Tina Rowe

The Indefinitive Moment

Much of the vocabulary around photography is about stopping time for us to examine it, that decisive moment notion that the purpose of photography is to capture the fleeting and from that flows the idea that there is some ownership of what is in essence a coincidence.  This is further compounded by the notion that there are some special photographers whose shutterclicks are some how more precise, more intelligent, more special than those of mere mortals and with that magical gesture they are better at seeing than the rest of us.  Well permit me to say, that is just bollocks.

I am currently in the process of writing a long piece about work that I showed at Revela-T this year and that work is itself about taking photographs, and because I don’t like writing, I found myself reading an article about Chris Killip in the rather marvellous Huck Magazine. The sheer graft he put into the body of work In Flagrante in the 70s and 80s is breathtaking in it’s doggedness.  He has form in this area, it took him 7 years to get the seacoalers of Lynmouth to talk to him for another project.  Imagine that, being kicked back for 7 years and still not giving up; I get one form email from something I’ve applied for saying thanks but no thanks for my submission and I can produce a sulk so corrosive it could be used to etch granite.
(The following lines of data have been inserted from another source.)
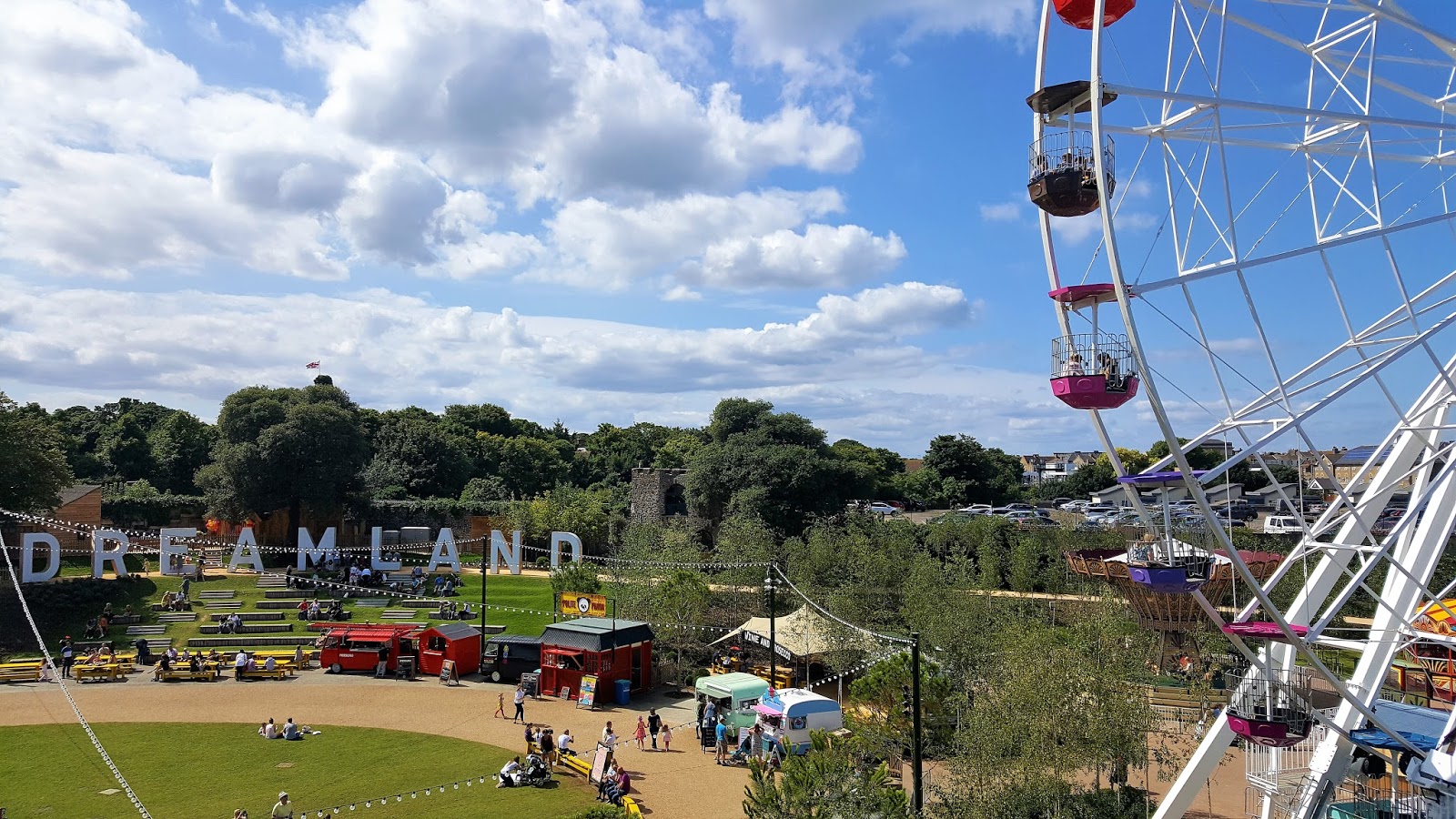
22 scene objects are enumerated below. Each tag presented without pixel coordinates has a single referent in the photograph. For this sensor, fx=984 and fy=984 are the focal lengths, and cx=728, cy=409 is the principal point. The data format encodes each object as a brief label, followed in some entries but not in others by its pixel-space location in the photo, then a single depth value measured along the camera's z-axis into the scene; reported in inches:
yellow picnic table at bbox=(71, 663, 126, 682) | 1389.0
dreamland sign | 1691.7
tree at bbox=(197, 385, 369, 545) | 2224.4
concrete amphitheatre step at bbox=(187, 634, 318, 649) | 1603.1
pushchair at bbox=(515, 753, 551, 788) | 939.3
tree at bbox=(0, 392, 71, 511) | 1761.8
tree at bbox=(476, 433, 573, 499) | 3784.5
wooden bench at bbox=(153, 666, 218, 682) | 1386.6
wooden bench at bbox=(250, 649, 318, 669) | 1480.1
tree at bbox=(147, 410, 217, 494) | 3208.7
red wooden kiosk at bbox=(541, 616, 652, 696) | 1285.7
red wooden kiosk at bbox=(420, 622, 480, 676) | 1438.2
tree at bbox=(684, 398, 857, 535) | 2466.8
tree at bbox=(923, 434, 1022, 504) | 3782.0
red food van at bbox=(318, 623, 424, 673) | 1451.8
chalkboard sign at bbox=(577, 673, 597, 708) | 1261.1
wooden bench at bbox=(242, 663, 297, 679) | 1422.2
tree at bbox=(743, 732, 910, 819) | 609.6
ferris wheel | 638.5
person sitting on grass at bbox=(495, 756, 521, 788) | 936.9
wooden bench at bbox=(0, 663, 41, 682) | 1386.6
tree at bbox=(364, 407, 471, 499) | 3213.6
In Flagrante Two Chris Killip

I think that is one of the interesting dichotomies of photography. Taking a photograph is not difficult. Taking an interesting photograph isn’t difficult either. Understanding why you might take a photograph and to keep loading that film in order to articulate that, well that is absolutely hard.  Killip makes that clear in the Huck piece:  ‘great photographers need determination, not talent’.

Another problem with photography is the immediacy of the image for the viewer.  You look at this or that and move on, even the most stunning images infrequently have us stock still gasping at the content and that can make commentators lazy.  In Flagrante is often used as a touchstone to illustrate the awfulness of the Thatcher years and the dissolution of the industries that had employed Killip’s subjects.  This casually glosses over the fact that the work was made under successive Conservative and Labour governments.  You can look at that skinhead boy on the wall, scrunched up and see some lad doubtless between visits to the dole office with his UB40 swapped from an apprenticeship, the problem is the photograph was taken in 1976 when the self same Thatcher was the leader of the opposition and her main claim to fame at that point was having been responsible for the ending of free school milk.  Not such a decisive moment.  Still a very good image in a properly impressive body of work that really should be seen in context in order to do it justice.

Taking photographs is work and it requires effort not least because of the complexity of the tools and digital is just one option.  In the article Killip says that with film you don’t actually know what you are going to get in the end.  Choosing a film to shoot on is something you can only do with considered practice.  Loading that film is an act of faith; faith in the factory that produced it, the way it was kept by the retailer, faith in your camera’s inner workings, faith in the battery on your light meter. The list is pretty long. And if you think that digital has done away with all of that, you are forgetting sensor size even before you start considering the myriad other geegaws that clog up your app store of choice with filters, lightmeters, editors, film emulators, dog noses, cat ears…  Even with a slight engagement with the discipline, you are still required to make decisions about what and how you photograph before you get the picture.

I’m not saying some photographers aren’t better than others but that is more about the aesthetic peccadillos of the observer than the abilities of the shutter jocky, in the same way some accountants are effective and others less so.  It is important to be good at your job, otherwise you just let down your colleagues.  If you are a corporation of one, which is what most photographers are, then this attention to detail and willingness to go revise and revisit is all the more important.  You need to actively engage with a process to conjure up the picture.  Which is why the notion of nimble fingered gimlet eyed photographer trapping the decisive moment in pixels or film rings hollow because it implies a preternatural ability to nail the shot and move on.   The most interesting photographers are engaging in a thought process and that underpins the work.

And part of this is being willing and able to speak about this work once it is finished, or as finished as it can be.  This is the really hard bit.  I’m writing this now because I have failed to draw together the strings of associated writing that I have been doing about my own work and believe you me, there are a slew of bookmarks and underlinings in books an articles that should make it easy to compose.  I have this banging tangent about MR James and haunting but I’m having real trouble getting it out of the whumpa whumpa in my brain and into something a human might want to plough though.